Tuck and Pitts, on the other hand, while impressed with Bushnell's hardware were not impressed with the game itself. They felt that Computer Space, a single-player game without the central gravity well of the original game, was a pale imitation of Spacewar, while their own Galaxy Game was a superior adaptation of the game. In November 1971, the Galaxy Game prototype debuted. The veneered walnut console, complete with seats for players, was located on the second floor of the building and connected to the PDP-11 in the attic by a 100-foot cable. In December, it was moved to a coffee shop on the first floor. It was very successful; Pitts later said that the machine attracted crowds of people "ten-deep" watching the players. They briefly attached a second monitor hanging above the console so that the watchers could more easily see the game. The low prices meant that they did not come close to making back the price of the PDP-11, but they were excited by the game's reception and had not intended the prototype to be profitable. As the initial Galaxy Game prototype was displayed to the public a few months after the first Computer Space prototype, it is believed to be the second video game to charge money to play.

As a result of the reception to Galaxy Game, Pitts and Tuck started work on an expanded prototype. For the second machine, they built a full blue fiberglass casing for the consoles, improved the quality of the joysticks with the help of a machine shop, and modified the computer with a newer display processor to support up to four games at once on different monitors—either multiple simultaneous separate games or up to four players playing the same game on two screens. They also placed the PDP-11 inside one of the consoles rather than in a separate location. While the original plan had been to work on driving down the development costs after the initial prototype, the popularity of the game convinced the pair to instead focus on making a better machine that could run multiple games to recoup the upfront investment.

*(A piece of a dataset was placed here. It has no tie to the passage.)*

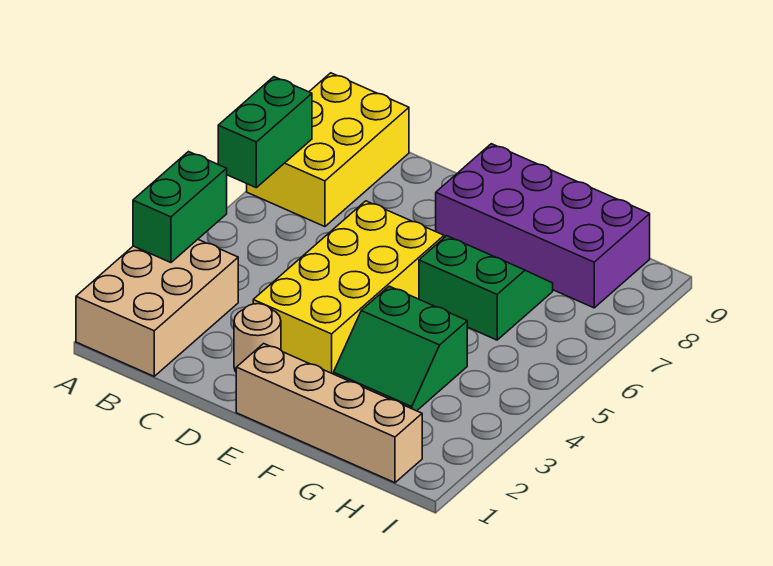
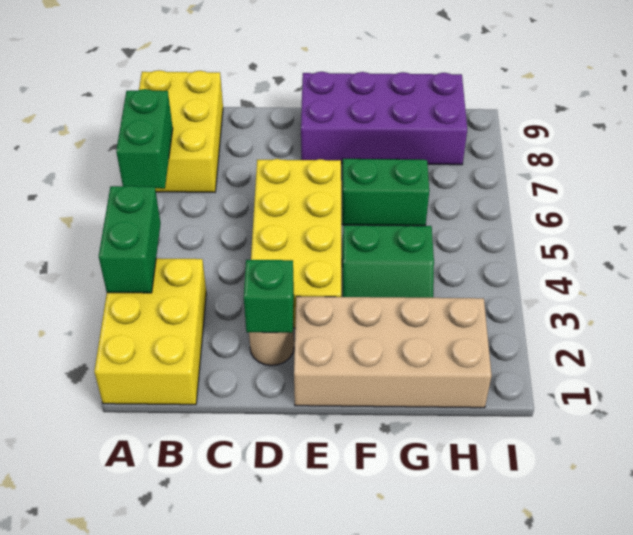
tan 2x3 brick [76,240,238,376] -> yellow 2x3 brick [94,258,206,405]
none -> green 1x1 brick [244,260,294,333]
tan 1x4 brick [236,343,422,483] -> tan 2x4 brick [294,296,492,408]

The new version was installed in a cafe in the student union building in June 1972, though with only two monitors due to space restrictions. The original Galaxy Game prototype was displayed at several locations around the area, but was not as successful as it had been at the student union building. By the time the second prototype was completed the pair had spent US$65,000 on the project and had no feasible way of making up the cost with the machine or commercial prospects for a wider release. Pitts later explained that he and Tuck had been focused on the engineering and technical challenges of producing a faithful coin-operated Spacewar game and paid little attention to the business side of the project; he felt that Computer Space had been more commercially successful because Bushnell had focused more on the business side of his idea than the technical.

==Legacy==
The second Galaxy Game prototype remained on display in the Tresidder building until May 1979, when it was removed due to the display processor becoming unreliable. Throughout its time on display, it remained popular, with "ten to twenty people gathered around the machines most Friday and Saturday nights when school was in session." Pitts later claimed that by the time the machine was removed, it had managed to make back the original investment. After its removal, the machine was dismantled, with the computer parts stored in an office and the casing outdoors. The unit was restored in 1997 with a recreated display processor and put on display for several years in the computer science department at Stanford with two consoles attached for free use by students. Due to issues with space and maintenance, in 2000 it was moved into the Computer History Museum in Mountain View, California, in the displayed storage section. In August 2010, the museum loaned the console to Google to be placed at their headquarters campus at the request of Pitts—who wanted the game to be played as well as displayed—due to a discussion with senior vice president Jonathan Rosenberg, who had been hired as a 13 year old by Tuck and Pitts in the mid-1970s to keep the machine cleaned. It has since returned to the museum as a playable exhibit.